Another block west: a cemetery in poor shape.
In fact, it's locked tight. There's a reason: this is the entrance to the cemetery once called Heroes Acre, where apartheid's leaders were laid.
While apartheid prevailed, the cemetery was well maintained and proudly open to visitors. Here: Hendrik Verwoerd, the South African prime minister in 1961, when the country became a republic and broke away from the British Commonwealth. Six years later, reviled internationally, he was assassinated. He had carried his zealous pursuit of racial purity to an extreme few others matched: in his own home he made a point of employing only white servants.
A block away, the old Pass Building, where blacks lined up to beg permission for the hated documents used to control their movement.
And here, rising behind the Kruger House, are the highrises that now house several thousand of those same people, or their descendants.
The buildings occupy the former site of Schubart Park.
Here, even the name Pretoria is barred, let alone names like Kruger and Verwoerd.
Nearby, a government building. It was built during the last days of apartheid. Any ideas about its occupant?
Not a big surprise.
From the other side.
We've withdrawn a mile to the east to the immaculate gardens of the Union Buildings, built after the Boer War as the administrative capital of the Union of South Africa.
The buildings were designed by Herbert Baker, who went on to design New Delhi.
One of the sadder policies of President Thabo Mbeki was closing off the Union Buildings to public view.
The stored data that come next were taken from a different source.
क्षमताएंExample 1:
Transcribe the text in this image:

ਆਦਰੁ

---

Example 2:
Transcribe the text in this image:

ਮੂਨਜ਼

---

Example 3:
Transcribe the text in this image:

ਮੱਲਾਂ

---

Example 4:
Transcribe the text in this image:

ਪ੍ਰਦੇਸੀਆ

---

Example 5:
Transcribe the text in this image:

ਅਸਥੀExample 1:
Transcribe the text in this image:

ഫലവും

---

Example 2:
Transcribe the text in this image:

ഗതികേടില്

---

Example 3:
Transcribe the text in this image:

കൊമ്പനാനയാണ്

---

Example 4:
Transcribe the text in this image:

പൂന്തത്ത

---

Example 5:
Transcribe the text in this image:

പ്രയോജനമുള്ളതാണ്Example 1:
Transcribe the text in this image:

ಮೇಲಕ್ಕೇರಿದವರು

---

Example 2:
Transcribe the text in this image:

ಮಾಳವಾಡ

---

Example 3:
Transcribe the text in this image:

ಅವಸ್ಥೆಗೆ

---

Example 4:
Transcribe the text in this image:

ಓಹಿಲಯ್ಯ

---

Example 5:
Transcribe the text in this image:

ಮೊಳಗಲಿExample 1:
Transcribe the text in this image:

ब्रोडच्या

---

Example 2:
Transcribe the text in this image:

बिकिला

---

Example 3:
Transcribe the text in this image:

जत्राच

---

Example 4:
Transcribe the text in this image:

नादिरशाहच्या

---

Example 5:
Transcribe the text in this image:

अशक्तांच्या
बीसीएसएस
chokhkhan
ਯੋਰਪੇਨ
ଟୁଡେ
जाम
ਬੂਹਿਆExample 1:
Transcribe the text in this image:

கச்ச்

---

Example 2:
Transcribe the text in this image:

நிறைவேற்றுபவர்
Back in 1990, they looked like this. Grand as they may be, Baker actually planned a third tower, higher than the existing two and set back from them. A drawing showing this third tower, The Temple of Peace, appears in Michael Keath's Herbert Baker: Architecture and Idealism, 1892-1913, the South African Years, , p. 170. The existing towers, according to Baker's 1944 autobiography, Architecture and Personalities, were conceived as "symbolizing the two races of Southern Africa," presumably meaning British and Afrikaner. Keath dismisses this as "a romantic afterthought."
A view back toward the city.
Baker added many nice touches.
Everything was customized, even the drains, here with a logo for the Union of South Africa.
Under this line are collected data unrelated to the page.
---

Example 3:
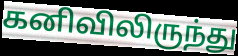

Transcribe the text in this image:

கனிவிலிருந்து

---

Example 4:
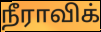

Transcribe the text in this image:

நீராவிக்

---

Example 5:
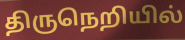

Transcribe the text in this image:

திருநெறியில்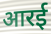
आरई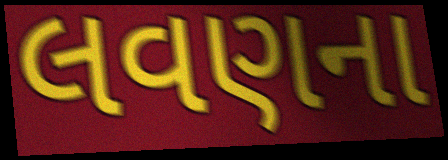
લવણનાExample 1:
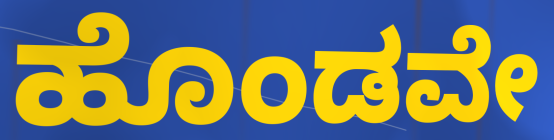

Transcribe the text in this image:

ಹೊಂಡವೇ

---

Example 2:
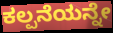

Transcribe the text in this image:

ಕಲ್ಪನೆಯನ್ನೇ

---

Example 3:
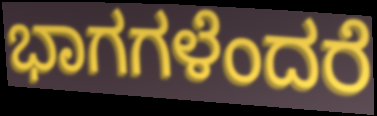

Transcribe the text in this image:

ಭಾಗಗಳೆಂದರೆ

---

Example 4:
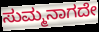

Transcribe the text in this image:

ಸುಮ್ಮನಾಗದೇ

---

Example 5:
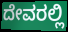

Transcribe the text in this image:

ದೇವರಲ್ಲಿ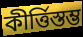
কীর্ত্তিস্তম্ভ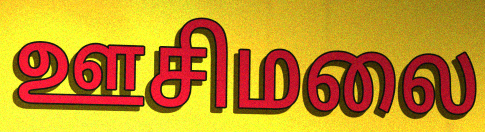
ஊசிமலை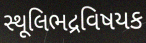
સ્થૂલિભદ્રવિષયકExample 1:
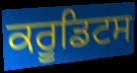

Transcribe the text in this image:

ਕਰੂਡਿਟਸ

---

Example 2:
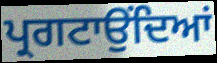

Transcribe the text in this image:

ਪ੍ਰਗਟਾਉਂਦਿਆਂ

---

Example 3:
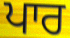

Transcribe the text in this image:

ਪਾਰ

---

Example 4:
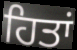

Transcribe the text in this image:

ਹਿਤਾਂ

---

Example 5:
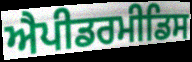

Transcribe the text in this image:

ਐਪੀਡਰਮੀਡਿਸ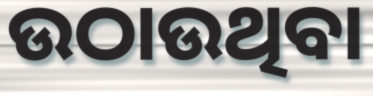
ଉଠାଉଥିବାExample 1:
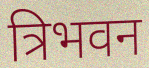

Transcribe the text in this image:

त्रिभवन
The Boers in the 1930s decided to create their own monument, the Voortrekker Monument.
It was completed and dedicated in 1949. In its somber mass it echoes the Battle of the Nations monument in Leipzig, completed in 1913 to mark the centennial of one of Napoleon's major defeats.
Here, with a symbolism unique to the Boers, the monument is ringed by 64 stone wagons, drawn into a protective circle.
A closer look.
Figures at the corners of the monuments include this one of a marionettish Piet Retief, massacred by the Zulus under Dingane in 1838 and avenged later that year at Blood River by Boers under the command of Andries Pretorius.
At the entrance, an iconic but almost faceless pioneer woman. The sculptor, Anton van Wouw, had previously made the statue of Kruger back in Pretoria, and he went on to make the figures at the memorial to women in Bloemfontein.
Inside the "Hall of Heroes," the saga is told figuratively. Here Retief attempting sweet reason.
The Boer woman direct their men to seek revenge. The men seem none too enthusiastic, but the woman aren't just asking politely.
This time it's the Zulus who are slaughtered.
The women stand at the ready, too.
The Boers weren't always quite so messianic. Here's the country home of General Smuts.
It's the least pretentious home imaginable, cobbled together from mobile military buildings sold by the British. It's a museum now, and in Smuts' time was apparently a chaos of his rampaging children. Smuts did have a study to which he could retreat.
Nearby, in the town of Irene, the more pacific or at least rustic ideal of Boer culture lives on.
And west of Irene there's a brand new mall, most interesting because it sits smack atop a townsite formerly called Verwoerdburg Stad.
A part of it survives here in what was the Verwoerdburg Town Hall. There are no signs to indicate the name change, and the place has now reverted to its earlier name of Lyttelton Manor.
There's a local shopping center here, too.
And a train station, where the foolhardy or desperate can snag free rides.